Extract Start Marker
Turning an Idea into a Technological Reality Continued:
The individual microchambers Drs. Kuypers and Lee have developed are so small that they are only ten times bigger than a red blood cell.
"One way of expressing this is to say that a single drop of water would fill 100 thousand of these chambers," says Dr. Kuypers of the new technology, no bigger than a sliver of a computer chip.
Additional research is required however, to take the single-cell microchamber array, called SiCMA, already filed for patent protection, from the proof of concept provided in this study to a commercially viable product.
"The step from a great idea to a commercial product often can be very difficult to overcome," says Dr. Lee.
No one, from a bank to a potential industry partner, is easily convinced to invest the amount of money required to make an untested idea a reality.
"Just to give you a little context, the pharmaceutical industry is only interested in developments that they feel will bring in at least many millions in profit – annually," says Dr. Kuypers. "You could have the greatest idea in the world, but if you want to commercialize it, you have to find some funding up front to prove your principle."
Illustratation of a small SiCMA with 10,000 chambers in an area of one tenth of an inch by one tenth of an inch. Each chamber is one picoliter, which means that one drop of water can fill more than 100,000 of these chambers.
Extract End Marker
Data Start Marker
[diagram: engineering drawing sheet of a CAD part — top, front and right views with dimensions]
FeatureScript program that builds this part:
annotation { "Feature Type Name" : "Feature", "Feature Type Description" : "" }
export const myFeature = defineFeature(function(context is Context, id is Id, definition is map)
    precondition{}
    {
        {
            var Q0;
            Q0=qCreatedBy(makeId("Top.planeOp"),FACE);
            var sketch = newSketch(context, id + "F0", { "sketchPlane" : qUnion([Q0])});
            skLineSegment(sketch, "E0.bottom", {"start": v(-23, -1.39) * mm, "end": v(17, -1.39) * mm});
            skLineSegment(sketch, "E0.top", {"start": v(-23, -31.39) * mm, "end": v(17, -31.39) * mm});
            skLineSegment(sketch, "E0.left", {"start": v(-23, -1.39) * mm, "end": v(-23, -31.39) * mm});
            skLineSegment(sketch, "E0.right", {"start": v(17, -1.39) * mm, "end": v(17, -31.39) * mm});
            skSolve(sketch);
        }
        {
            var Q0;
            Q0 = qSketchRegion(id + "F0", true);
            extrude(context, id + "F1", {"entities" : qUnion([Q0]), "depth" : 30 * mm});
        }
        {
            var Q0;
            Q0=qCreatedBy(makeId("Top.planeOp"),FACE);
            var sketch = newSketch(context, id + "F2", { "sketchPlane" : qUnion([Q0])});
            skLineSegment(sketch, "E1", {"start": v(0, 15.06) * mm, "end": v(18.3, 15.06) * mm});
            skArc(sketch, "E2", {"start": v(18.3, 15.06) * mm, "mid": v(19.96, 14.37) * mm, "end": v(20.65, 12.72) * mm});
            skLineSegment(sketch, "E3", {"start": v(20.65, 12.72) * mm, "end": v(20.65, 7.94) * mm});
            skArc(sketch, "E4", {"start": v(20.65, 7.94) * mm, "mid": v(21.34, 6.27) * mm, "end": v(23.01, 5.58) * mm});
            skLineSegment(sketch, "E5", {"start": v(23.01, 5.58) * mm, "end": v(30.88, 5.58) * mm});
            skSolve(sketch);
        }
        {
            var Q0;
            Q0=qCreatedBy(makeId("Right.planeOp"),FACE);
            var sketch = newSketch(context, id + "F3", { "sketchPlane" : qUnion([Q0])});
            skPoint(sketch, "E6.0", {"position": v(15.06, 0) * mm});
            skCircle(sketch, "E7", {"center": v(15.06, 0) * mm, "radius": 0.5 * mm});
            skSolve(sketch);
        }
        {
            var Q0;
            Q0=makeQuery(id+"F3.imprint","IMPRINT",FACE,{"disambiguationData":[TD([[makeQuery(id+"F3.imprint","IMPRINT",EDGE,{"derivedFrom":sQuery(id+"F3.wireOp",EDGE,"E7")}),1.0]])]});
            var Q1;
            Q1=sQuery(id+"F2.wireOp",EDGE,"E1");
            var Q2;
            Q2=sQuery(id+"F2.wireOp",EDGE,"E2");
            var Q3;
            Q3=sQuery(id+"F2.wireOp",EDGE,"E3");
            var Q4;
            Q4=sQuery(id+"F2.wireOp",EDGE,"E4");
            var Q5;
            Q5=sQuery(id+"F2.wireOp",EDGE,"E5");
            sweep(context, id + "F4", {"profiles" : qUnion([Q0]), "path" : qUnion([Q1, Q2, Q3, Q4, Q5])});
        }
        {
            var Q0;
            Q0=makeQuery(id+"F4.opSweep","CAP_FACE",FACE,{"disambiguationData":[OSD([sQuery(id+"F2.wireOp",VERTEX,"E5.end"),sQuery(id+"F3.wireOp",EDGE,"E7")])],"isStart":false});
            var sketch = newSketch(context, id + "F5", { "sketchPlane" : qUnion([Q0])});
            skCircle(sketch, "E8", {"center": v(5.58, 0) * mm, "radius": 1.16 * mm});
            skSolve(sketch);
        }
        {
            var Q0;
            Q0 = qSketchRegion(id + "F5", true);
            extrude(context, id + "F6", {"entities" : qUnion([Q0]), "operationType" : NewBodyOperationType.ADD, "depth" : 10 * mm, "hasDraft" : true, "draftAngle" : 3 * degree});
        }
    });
Data End Marker
__What you need to do__
1. According to the SiCMA passage, how much bigger than a red blood cell is each individual microchamber?
2. Translate this sentence from the SiCMA passage into Spanish: "The step from a great idea to a commercial product often can be very difficult to overcome," says Dr. Lee.
3. Carry on the SiCMA passage from its last sentence.

__Answers by item__
1. Each microchamber is only ten times bigger than a red blood cell.

2. «El paso de una gran idea a un producto comercial a menudo puede ser muy difícil de superar», dice el Dr. Lee.

3.
Luckily for Drs. Kuypers, Lee and their colleagues, their idea for the SiCMA had enough potential to partner with a small startup company and garner a Small Business Innovation Research (SBIR) grant from the National Institutes of Health, which provides just enough start-up money upfront to move from an idea to proof-of-principle.
With the latest breakthrough just published, Dr. Kuypers plans on applying for a phase 2 SBIR, and he and his colleagues are now actively working with business partners to help develop the SiCMA into a product that could be used by other scientists, both in the lab and in the clinic.
"The next step will be to turn what we used here in this study to provide proof of principle into a simple, straightforward and easy-to-use device that is highly sensitive," says Dr. Kuypers. "At the same time, we also will be exploring the different ways in which this device can be applied in a variety of clinical and research based areas from hematology and oncology to immunology."